* Your tasks
(1) In the course listings, which category is TAPS 22550 Performing Nature filed under?
(2) Please extract the part of the course listings from the words "(GNSE 21363/32670)" up to and including the words "citizenship, and ability.", word for word.

* Passage to read
☆ ☆ ☆ ☆

TAPS

TAPS 22500 Styles and Practice in Storytelling

(CHST 22500)

"What is storytelling? It can be said that it is the oldest form of observing, synthesizing, and communicating feelings thoughts and information."—Temujin the Storyteller. Every day we use stories to communicate. This course provides students with an overview of the art and practice of storytelling. Chicago is a storytelling town from the Moth to Second Story and from Story Slams to traditional storytelling; performance artists give voice to a wide range of expression. Throughout this learning experience, students will be encouraged to explore the world of storytelling and to nurture their creative voices. Students will create and adapt tales focusing on personal experience, folklore, history, and ethnography. We will learn through participation and observation. The creative experiences in this course will enable students to further their skills in: oral presentation, story construction, performance, artistic critique, and analysis. Students will develop and perform stories from at least three distinct areas of experience. The course provides a creative space for learning and exploration.

2023-2024 Winter
Category
Creating & Devising

TAPS 22550 Performing Nature

What is it like to be a bat? A tree? A slime mold? Art that attempts to represent non-human experience helps to orient environmentalism around radical and highly personal moments of inter-species empathy. Portraying non-human perspectives, we escape the abstraction of environmental data, and instead approach ecological entanglement on the level of individual imagination. Giving voice and human embodiment to nature is a theme in much 19th, 20th and 21st century creative writing (fiction/nonfiction) and performance work (theater, dance, puppetry). Accordingly, this class offers a broad survey of non-human representation in these arts with special attention to first-person narratives and embodiment of flora and fauna. The course draws on philosophers of mind (i.e. Shaviro's 'Discognition') and nature-science writing, plus contemporary performance projects and digital works by art/technology companies who deploy virtual reality and electronic media to explore the points of view of natural beings and systems. Reading about anthropomorphization and the problem of the subject in nature writing from Erasmus Darwin to the present will allow students to adopt a critical as well as appreciative eye toward this field of study and expression. Creative writing assignments will ask students to write (and perform) monologues from nonhuman perspectives.

2023-2024 Winter
Category
History & Theory

TAPS 22670/32670 Queer Performance

(GNSE 21363/32670)

This seminar examines the field of queer theory and its intersections with performance studies. We will consider the many meanings of queerness and multiple modes of queer performance, analyzing dance, dramatic literature, music, film, digital media, and performance art alongside queer nightlife, activist street protest, public health discourses, and underground culture. Looking at processes of identity formation and expression through the body, we will investigate how queerness interconnects with other axes of social difference, including race, class, citizenship, and ability.

☆ ☆ ☆ ☆

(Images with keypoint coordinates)
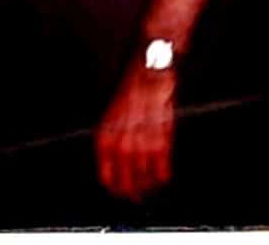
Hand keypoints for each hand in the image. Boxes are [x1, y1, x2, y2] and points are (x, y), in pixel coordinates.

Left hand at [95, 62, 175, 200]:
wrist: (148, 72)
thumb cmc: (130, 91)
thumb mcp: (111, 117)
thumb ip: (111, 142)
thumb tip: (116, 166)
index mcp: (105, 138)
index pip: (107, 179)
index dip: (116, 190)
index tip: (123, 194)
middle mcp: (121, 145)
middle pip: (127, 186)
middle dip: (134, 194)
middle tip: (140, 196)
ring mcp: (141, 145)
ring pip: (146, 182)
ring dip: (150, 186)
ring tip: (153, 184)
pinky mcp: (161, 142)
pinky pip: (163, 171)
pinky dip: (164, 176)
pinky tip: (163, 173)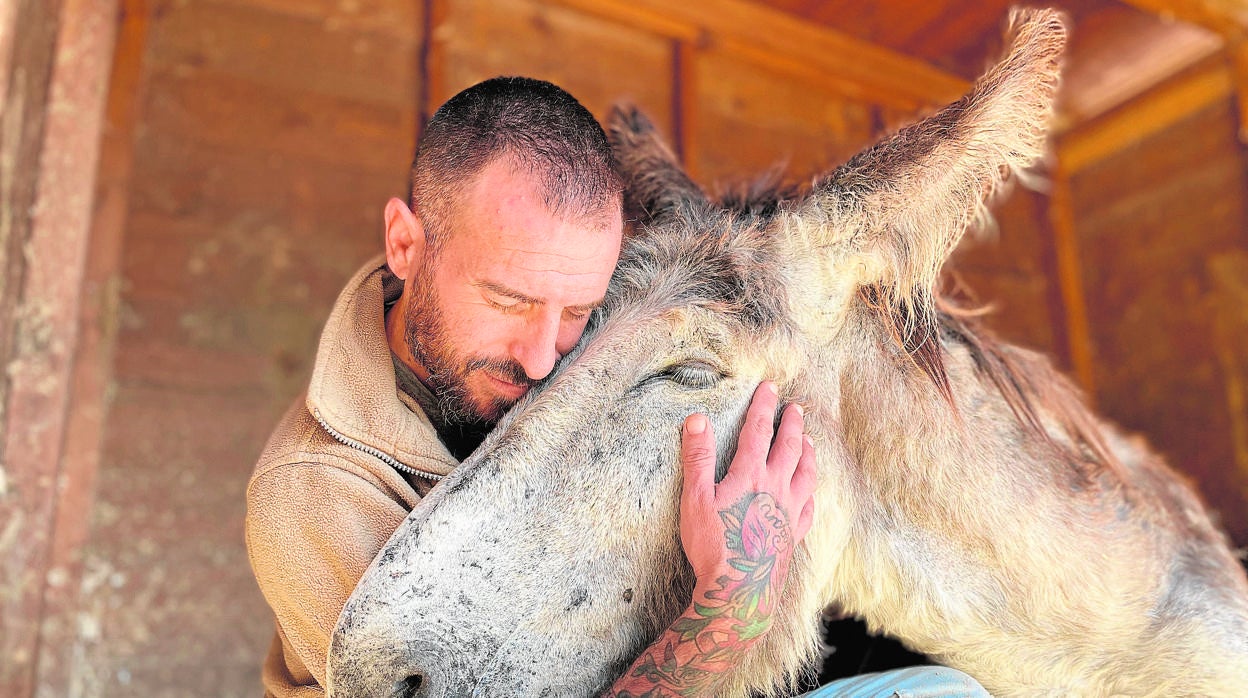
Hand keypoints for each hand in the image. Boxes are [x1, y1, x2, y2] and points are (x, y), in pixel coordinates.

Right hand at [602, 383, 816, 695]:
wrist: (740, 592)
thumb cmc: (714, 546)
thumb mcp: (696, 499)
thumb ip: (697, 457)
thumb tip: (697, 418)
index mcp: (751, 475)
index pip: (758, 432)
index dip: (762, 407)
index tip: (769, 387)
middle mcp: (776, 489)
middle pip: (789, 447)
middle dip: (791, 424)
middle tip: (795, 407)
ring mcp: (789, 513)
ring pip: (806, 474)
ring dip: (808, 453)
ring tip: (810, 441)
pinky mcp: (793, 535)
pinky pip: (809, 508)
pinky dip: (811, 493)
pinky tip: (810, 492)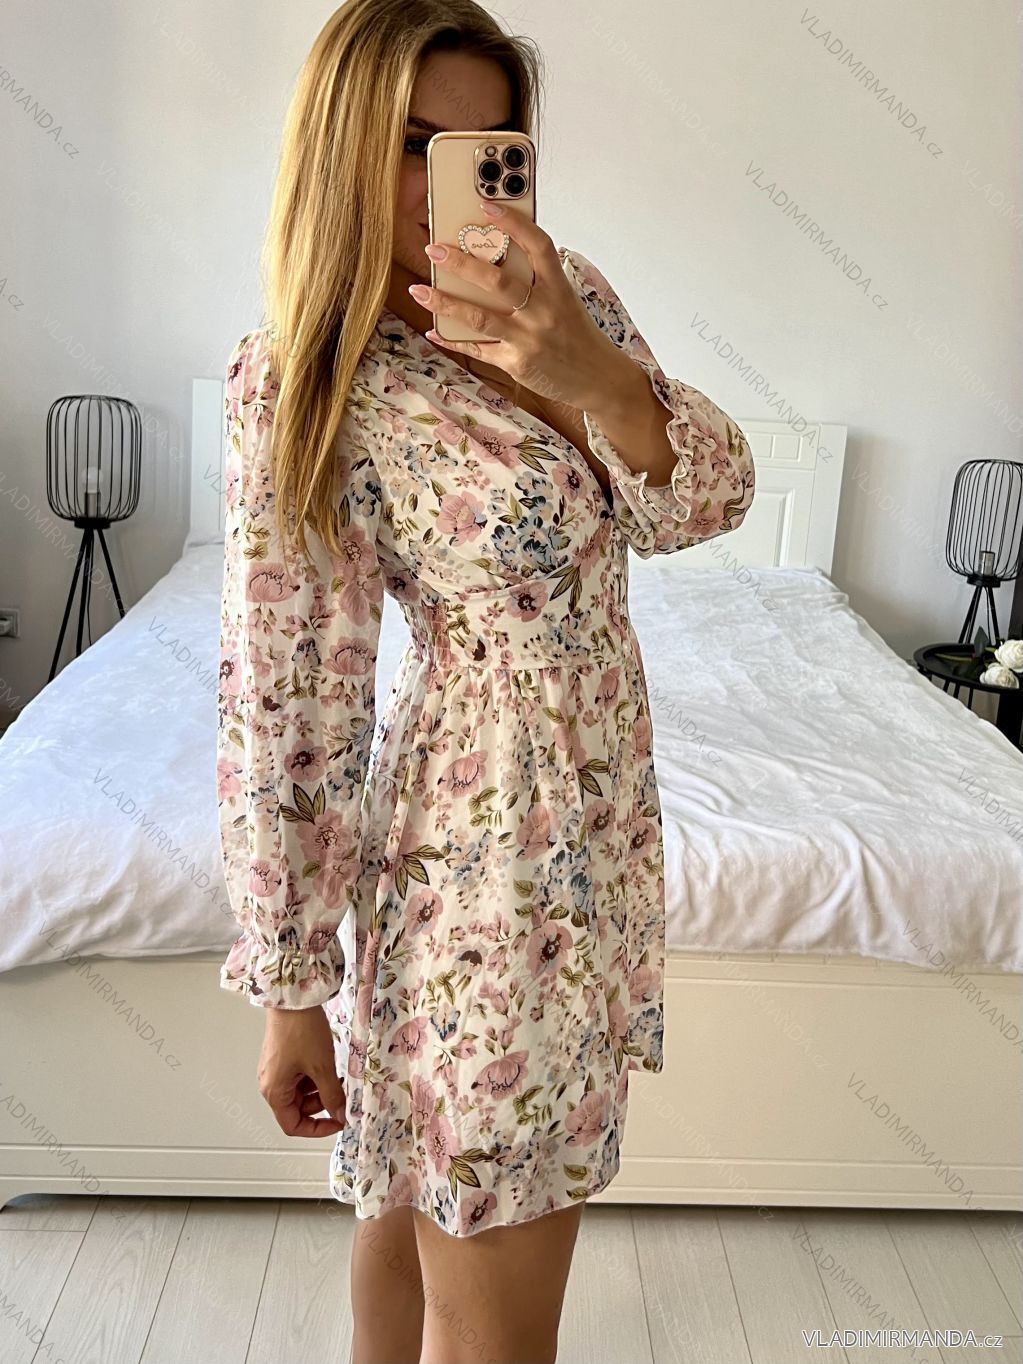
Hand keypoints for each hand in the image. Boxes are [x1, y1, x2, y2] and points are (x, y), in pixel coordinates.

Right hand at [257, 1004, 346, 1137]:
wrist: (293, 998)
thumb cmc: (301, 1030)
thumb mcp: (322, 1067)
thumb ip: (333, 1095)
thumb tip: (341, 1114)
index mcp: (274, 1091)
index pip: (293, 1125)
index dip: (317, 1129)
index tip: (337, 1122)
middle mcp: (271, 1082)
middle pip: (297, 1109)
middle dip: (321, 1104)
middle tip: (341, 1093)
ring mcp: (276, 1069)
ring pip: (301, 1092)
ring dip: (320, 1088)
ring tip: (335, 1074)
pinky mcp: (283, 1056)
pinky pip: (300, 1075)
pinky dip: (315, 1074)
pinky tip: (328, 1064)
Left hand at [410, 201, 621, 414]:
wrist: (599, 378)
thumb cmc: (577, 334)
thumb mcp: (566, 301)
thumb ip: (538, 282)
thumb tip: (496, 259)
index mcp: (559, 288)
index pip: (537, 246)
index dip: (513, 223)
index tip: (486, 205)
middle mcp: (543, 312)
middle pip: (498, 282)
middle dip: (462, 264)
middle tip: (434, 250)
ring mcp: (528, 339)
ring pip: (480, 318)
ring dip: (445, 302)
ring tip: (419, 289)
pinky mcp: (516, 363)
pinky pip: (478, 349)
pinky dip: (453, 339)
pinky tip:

☆ ☆ ☆ ☆

* Solutions below
(1) History & Theory

(2)
(GNSE 21363/32670)

This seminar examines the field of queer theory and its intersections with performance studies. We will consider the many meanings of queerness and multiple modes of queer performance, analyzing dance, dramatic literature, music, film, digital media, and performance art alongside queer nightlife, activist street protest, public health discourses, and underground culture. Looking at processes of identity formation and expression through the body, we will investigate how queerness interconnects with other axes of social difference, including race, class, citizenship, and ability.